> GIVEN INSTRUCTION A
Return everything from "The Judge must" down to "the Crown’s case." in the R v Shaheed blog post.
> GIVEN INSTRUCTION B
According to the R v Shaheed blog post, which court overruled previous decisions that provided for excluding evidence obtained in breach of the NZBORA?
> GIVEN INSTRUCTION C
List the six key factors that the R v Shaheed blog post says the Court of Appeal majority identified for applying the balancing test.

Case Example: Police powers and exclusion of evidence – R v Shaheed [2002] NZLR 377

This is the fifth blog in our Human Rights Act Series, looking at the case of R v Shaheed[1] regarding police powers and exclusion of evidence.

As discussed in our previous blog, courts have discretion to exclude unlawfully or improperly obtained evidence.[2] In Victoria, this discretion is enlivened by a breach of right/s as contained in the Charter.[3] In New Zealand, which has analogous legislation, the Court of Appeal have ruled that the test of admissibility is one of balancing the seriousness of the breach of the right against securing convictions.[4] The Queensland Act will operate in a similar way.


Mr Shaheed was charged with offensive behaviour and requested to provide a blood sample for the police database. He was told that if he refused to do so, authorisation from the court would be sought so that the sample could be taken by force. No such power existed to require a blood sample under the relevant legislation. Mr Shaheed was not provided the opportunity to consult a lawyer, and provided a sample that linked him to a rape case of which he was not previously a suspect. He was then identified by the rape complainant from a photo-board.


The New Zealand Court of Appeal overruled previous decisions that provided for exclusion of evidence obtained in breach of the NZBORA. They replaced the exclusionary rule with a new ‘balancing test’, summarised by Blanchard J as:[5]

The Judge must make that determination by means of a balancing process in which the starting point is to give appropriate and significant weight to that breach but which also takes proper account of the need for an effective and credible justice system.

The majority of the Court of Appeal also identified six key factors to be considered in applying the balancing test:

  1. the nature of the right and the nature of the breach;
  2. whether the right was breached in bad faith, recklessly, negligently or due to a genuine misunderstanding of the law by the police;
  3. whether other investigatory techniques were available but not used by the police;
  4. the reliability, cogency and probative value of the evidence obtained in violation of the Bill of Rights;
  5. the seriousness of the crime; and
  6. the importance and centrality of the evidence to the Crown’s case.

The result, though with judges providing considerably varied reasons, was that the blood sample was rendered inadmissible while the photo-board identification evidence was admissible.[6] The ‘balancing test’ was essentially codified in the Evidence Act 2006 (NZ).[7] Significant academic debate is present in New Zealand as to whether this test affords sufficient consideration of human rights.

> STORED DATA
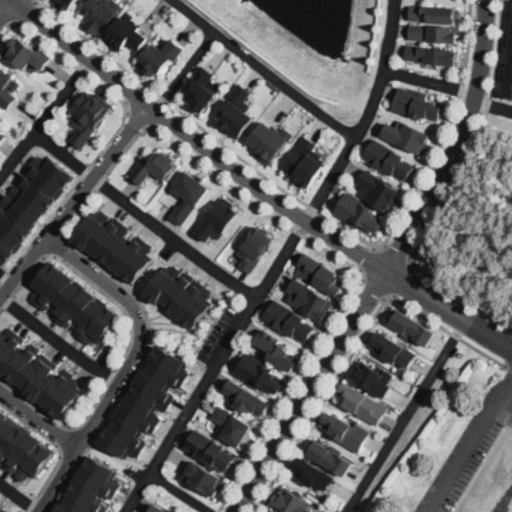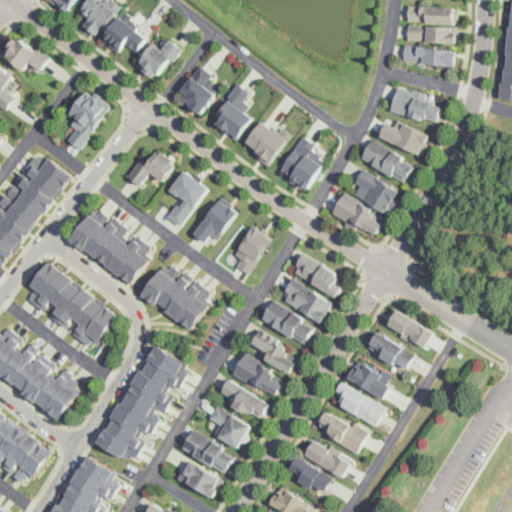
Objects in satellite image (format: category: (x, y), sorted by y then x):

> CORRECT RESPONSE A
The Judge must make that determination by means of a balancing process in which the starting point is to give appropriate and significant weight to that breach but which also takes proper account of the need for an effective and credible justice system.

The majority of the Court of Appeal also identified six key factors to be considered in applying the balancing test:

  1. the nature of the right and the nature of the breach;
  2. whether the right was breached in bad faith, recklessly, negligently or due to a genuine misunderstanding of the law by the police;
  3. whether other investigatory techniques were available but not used by the police;
  4. the reliability, cogency and probative value of the evidence obtained in violation of the Bill of Rights;
  5. the seriousness of the crime; and
  6. the importance and centrality of the evidence to the Crown’s case.

> CORRECT RESPONSE B
The New Zealand Court of Appeal.

> CORRECT RESPONSE C
1. The nature of the right and the nature of the breach
2. Whether the right was breached in bad faith, recklessly, negligently or due to a genuine misunderstanding of the law by the police
3. Whether other investigatory techniques were available but not used by the police
4. The reliability, cogency and probative value of the evidence obtained in violation of the Bill of Rights
5. The seriousness of the crime
6. The importance and centrality of the evidence to the Crown's case